_GOALS_:
1 – Set down the entire passage on synthetic data for machine learning word for word.
2 – Extract the stretch of the records from the line containing "locality: San Rafael." through the end of the records, both ends included, and reproduce those lines verbatim.

_SELECTED PASSAGE_:
──────

At Datactics, we develop and maintain a number of internal tools for use within the AI and Software Development teams. One of which is a synthetic data generation tool that can be used to create large datasets of placeholder information. This was initially built to generate benchmarking datasets as another method of evaluating software performance, but has also been used to generate sample datasets for use in software demonstrations and for building proof-of-concept solutions. The project has been hugely beneficial, providing tailor-made, customisable datasets for each specific use case, with control over dataset size, column datatype, duplicate entries, and even insertion of simulated errors to mimic the uncleanliness of some real-world datasets. As this tool has seen increased usage, we’ve discussed and considered additional areas within data science that can benefit from the application of synthetic data.
One such area is in the training of machine learning models. Synthetic data and synthetic data generation tools such as the Synthetic Data Vault have already seen widespread usage in the AI/ML space. A report from Gartner has gone as far as to predict that synthetic data will comprise the majority of data used ML model training by 2030 – and understandably so.
Creating implementations of technologies such as deep learning can require massive datasets. Sourcing large, comprehensive, clean, well-structured datasets for training models is a lengthy, expensive process, which is one of the main barriers of entry to the space today. To generate synthetic data for use in place of real-world data opens the door to the world of AI/ML to many teams and researchers that would have otherwise been unable to explore it. This can lead to accelerated innovation in the space, and faster implementation of AI/ML technologies in the real world.
The use of synthetic data can clearly reduce the impact of many of the struggles faced during ML model building, however, there remains some potential flaws in ML models that cannot simply be solved by replacing real-world data with synthetic data, such as bias.
There’s no doubt that using raw real-world data in certain use cases can create heavily biased models, as this training data can reflect existing biases in our world. For example, a number of years ago, Amazon began an internal project to build a natural language processing model to parse through the CVs of job applicants to suggest which candidates to hire. Thousands of real CVs submitted by prior applicants were used as training data, labelled by whether or not they were hired.

──────

A run of records

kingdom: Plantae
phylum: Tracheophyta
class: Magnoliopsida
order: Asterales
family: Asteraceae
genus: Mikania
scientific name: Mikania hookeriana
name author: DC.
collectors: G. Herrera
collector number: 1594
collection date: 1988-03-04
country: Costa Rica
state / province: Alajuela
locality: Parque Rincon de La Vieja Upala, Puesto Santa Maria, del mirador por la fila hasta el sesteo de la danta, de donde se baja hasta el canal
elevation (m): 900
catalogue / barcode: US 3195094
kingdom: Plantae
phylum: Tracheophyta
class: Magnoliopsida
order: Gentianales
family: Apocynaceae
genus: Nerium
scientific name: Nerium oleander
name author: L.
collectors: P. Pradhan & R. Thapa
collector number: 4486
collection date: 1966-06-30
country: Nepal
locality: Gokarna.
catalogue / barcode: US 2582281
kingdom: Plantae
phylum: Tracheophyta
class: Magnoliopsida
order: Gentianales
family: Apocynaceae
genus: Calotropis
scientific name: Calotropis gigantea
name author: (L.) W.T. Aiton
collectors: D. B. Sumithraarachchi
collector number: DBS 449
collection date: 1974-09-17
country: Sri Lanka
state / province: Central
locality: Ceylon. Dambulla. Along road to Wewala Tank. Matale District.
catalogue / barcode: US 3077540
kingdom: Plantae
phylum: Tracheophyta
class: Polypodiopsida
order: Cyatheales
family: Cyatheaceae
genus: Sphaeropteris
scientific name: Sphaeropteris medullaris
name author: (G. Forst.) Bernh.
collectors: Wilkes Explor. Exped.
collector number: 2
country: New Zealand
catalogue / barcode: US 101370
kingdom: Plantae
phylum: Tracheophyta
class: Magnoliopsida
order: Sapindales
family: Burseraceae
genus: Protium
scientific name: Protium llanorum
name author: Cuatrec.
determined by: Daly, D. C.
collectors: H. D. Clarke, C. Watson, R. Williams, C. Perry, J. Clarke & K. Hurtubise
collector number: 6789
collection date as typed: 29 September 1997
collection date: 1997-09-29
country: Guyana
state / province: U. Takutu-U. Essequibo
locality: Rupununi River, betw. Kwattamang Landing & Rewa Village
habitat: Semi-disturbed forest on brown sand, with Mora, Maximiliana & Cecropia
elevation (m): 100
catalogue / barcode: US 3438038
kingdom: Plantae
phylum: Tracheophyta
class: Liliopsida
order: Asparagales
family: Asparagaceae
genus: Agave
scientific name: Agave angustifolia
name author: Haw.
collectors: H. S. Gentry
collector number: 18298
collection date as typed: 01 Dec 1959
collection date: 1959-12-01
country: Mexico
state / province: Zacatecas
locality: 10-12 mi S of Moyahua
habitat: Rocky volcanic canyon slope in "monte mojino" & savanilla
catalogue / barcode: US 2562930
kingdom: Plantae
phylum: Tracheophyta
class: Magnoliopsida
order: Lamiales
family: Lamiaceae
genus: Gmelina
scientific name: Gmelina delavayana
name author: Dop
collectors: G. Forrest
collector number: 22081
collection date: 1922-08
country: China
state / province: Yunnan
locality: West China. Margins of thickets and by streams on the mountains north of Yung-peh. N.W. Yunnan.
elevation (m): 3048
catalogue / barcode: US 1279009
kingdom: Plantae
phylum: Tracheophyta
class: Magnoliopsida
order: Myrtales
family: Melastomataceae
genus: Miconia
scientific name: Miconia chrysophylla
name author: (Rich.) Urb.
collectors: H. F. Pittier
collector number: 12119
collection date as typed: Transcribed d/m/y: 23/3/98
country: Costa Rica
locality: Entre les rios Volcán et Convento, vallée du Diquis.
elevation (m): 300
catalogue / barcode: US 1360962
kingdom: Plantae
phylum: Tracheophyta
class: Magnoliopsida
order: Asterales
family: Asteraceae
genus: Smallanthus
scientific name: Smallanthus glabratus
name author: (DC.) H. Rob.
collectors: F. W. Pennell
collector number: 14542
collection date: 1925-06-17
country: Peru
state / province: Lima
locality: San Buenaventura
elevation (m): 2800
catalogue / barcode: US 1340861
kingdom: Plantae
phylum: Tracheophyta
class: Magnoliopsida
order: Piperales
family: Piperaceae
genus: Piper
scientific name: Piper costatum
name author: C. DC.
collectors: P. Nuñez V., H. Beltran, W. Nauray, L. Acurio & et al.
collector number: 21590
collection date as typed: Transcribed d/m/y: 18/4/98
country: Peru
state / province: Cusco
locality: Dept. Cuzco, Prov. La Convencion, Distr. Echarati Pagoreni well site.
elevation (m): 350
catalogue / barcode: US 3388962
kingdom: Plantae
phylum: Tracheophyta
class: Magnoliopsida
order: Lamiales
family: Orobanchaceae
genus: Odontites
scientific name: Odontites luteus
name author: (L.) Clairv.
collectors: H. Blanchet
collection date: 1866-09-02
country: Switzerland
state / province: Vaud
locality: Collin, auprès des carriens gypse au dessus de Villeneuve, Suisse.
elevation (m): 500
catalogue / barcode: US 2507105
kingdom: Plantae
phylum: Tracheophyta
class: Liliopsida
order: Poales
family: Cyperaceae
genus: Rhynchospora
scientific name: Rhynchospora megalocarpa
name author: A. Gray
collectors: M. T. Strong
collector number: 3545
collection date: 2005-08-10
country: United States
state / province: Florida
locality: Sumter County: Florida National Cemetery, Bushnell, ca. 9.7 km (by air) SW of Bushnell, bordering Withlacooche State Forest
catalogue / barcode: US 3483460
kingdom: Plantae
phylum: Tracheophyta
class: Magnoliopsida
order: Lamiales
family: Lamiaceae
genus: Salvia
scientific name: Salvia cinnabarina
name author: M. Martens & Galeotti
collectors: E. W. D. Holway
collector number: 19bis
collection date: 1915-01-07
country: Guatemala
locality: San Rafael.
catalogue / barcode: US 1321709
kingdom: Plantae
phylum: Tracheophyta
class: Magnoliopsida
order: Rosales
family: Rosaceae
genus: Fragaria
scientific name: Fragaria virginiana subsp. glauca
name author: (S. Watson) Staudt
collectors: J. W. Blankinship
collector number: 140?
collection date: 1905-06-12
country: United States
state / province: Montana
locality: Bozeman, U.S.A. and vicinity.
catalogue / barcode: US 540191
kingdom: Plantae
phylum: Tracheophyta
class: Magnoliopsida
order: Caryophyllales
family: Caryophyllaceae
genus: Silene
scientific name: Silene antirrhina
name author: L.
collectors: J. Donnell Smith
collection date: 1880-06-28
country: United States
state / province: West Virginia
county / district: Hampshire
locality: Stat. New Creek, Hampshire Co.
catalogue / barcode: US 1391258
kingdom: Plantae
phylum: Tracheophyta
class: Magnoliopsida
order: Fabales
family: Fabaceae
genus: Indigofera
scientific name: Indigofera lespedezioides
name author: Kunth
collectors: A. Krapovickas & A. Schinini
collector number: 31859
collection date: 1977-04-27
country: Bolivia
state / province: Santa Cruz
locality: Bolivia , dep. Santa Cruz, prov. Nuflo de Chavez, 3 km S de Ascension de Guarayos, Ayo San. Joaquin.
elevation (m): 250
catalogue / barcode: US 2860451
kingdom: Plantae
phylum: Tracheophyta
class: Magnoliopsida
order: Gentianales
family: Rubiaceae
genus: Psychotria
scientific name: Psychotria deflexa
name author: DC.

──────

_SOLUTIONS IN ORDER_:
1 –
At Datactics, we develop and maintain a number of internal tools for use within the AI and Software Development teams. One of which is a synthetic data generation tool that can be used to create large datasets of placeholder information. This was initially built to generate benchmarking datasets as another method of evaluating software performance, but has also been used to generate sample datasets for use in software demonstrations and for building proof-of-concept solutions. The project has been hugely beneficial, providing tailor-made, customisable datasets for each specific use case, with control over dataset size, column datatype, duplicate entries, and even insertion of simulated errors to mimic the uncleanliness of some real-world datasets. As this tool has seen increased usage, we’ve discussed and considered additional areas within data science that can benefit from the application of synthetic data.
One such area is in the training of machine learning models. Synthetic data and synthetic data generation tools such as the Synthetic Data Vault have already seen widespread usage in the AI/ML space. A report from Gartner has gone as far as to predict that synthetic data will comprise the majority of data used ML model training by 2030 – and understandably so.
Creating implementations of technologies such as deep learning can require massive datasets. Sourcing large, comprehensive, clean, well-structured datasets for training models is a lengthy, expensive process, which is one of the main barriers of entry to the space today. To generate synthetic data for use in place of real-world data opens the door to the world of AI/ML to many teams and researchers that would have otherwise been unable to explore it. This can lead to accelerated innovation in the space, and faster implementation of AI/ML technologies in the real world.
The use of synthetic data can clearly reduce the impact of many of the struggles faced during ML model building, however, there remains some potential flaws in ML models that cannot simply be solved by replacing real-world data with synthetic data, such as bias.
There’s no doubt that using raw real-world data in certain use cases can create heavily biased models, as this training data can reflect existing biases in our world. For example, a number of years ago, Amazon began an internal project to build a natural language processing model to parse through the CVs of job applicants to suggest which candidates to hire. Thousands of real CVs submitted by prior applicants were used as training data, labelled by whether or not they were hired.

2 –
locality: San Rafael.
catalogue / barcode: US 1321709
kingdom: Plantae
phylum: Tracheophyta
class: Magnoliopsida
order: Rosales
family: Rosaceae
genus: Fragaria
scientific name: Fragaria virginiana subsp. glauca
name author: (S. Watson) Staudt
collectors: J. W. Blankinship
collector number: 140?
collection date: 1905-06-12
country: United States
state / province: Montana
locality: Bozeman, U.S.A. and vicinity.
catalogue / barcode: US 540191
kingdom: Plantae
phylum: Tracheophyta
class: Magnoliopsida
order: Caryophyllales
family: Caryophyllaceae
genus: Silene
scientific name: Silene antirrhina
name author: L.
collectors: J. Donnell Smith
collection date: 1880-06-28
country: United States
state / province: West Virginia
county / district: Hampshire
locality: Stat. New Creek, Hampshire Co.
catalogue / barcode: US 1391258
kingdom: Plantae
phylum: Tracheophyta
class: Magnoliopsida
order: Fabales
family: Fabaceae
genus: Indigofera
scientific name: Indigofera lespedezioides
name author: Kunth
collectors: A. Krapovickas & A. Schinini
collector number: 31859
collection date: 1977-04-27
country: Bolivia
state / province: Santa Cruz
locality: Bolivia , dep. Santa Cruz, prov. Nuflo de Chavez, 3 km S de Ascension de Guarayos, Ayo San. Joaquin.
elevation (m): 250
catalogue / barcode: US 2860451
kingdom: Plantae
phylum: Tracheophyta
class: Magnoliopsida
order: Gentianales
family: Rubiaceae
genus: Psychotria
scientific name: Psychotria deflexa
name author: DC.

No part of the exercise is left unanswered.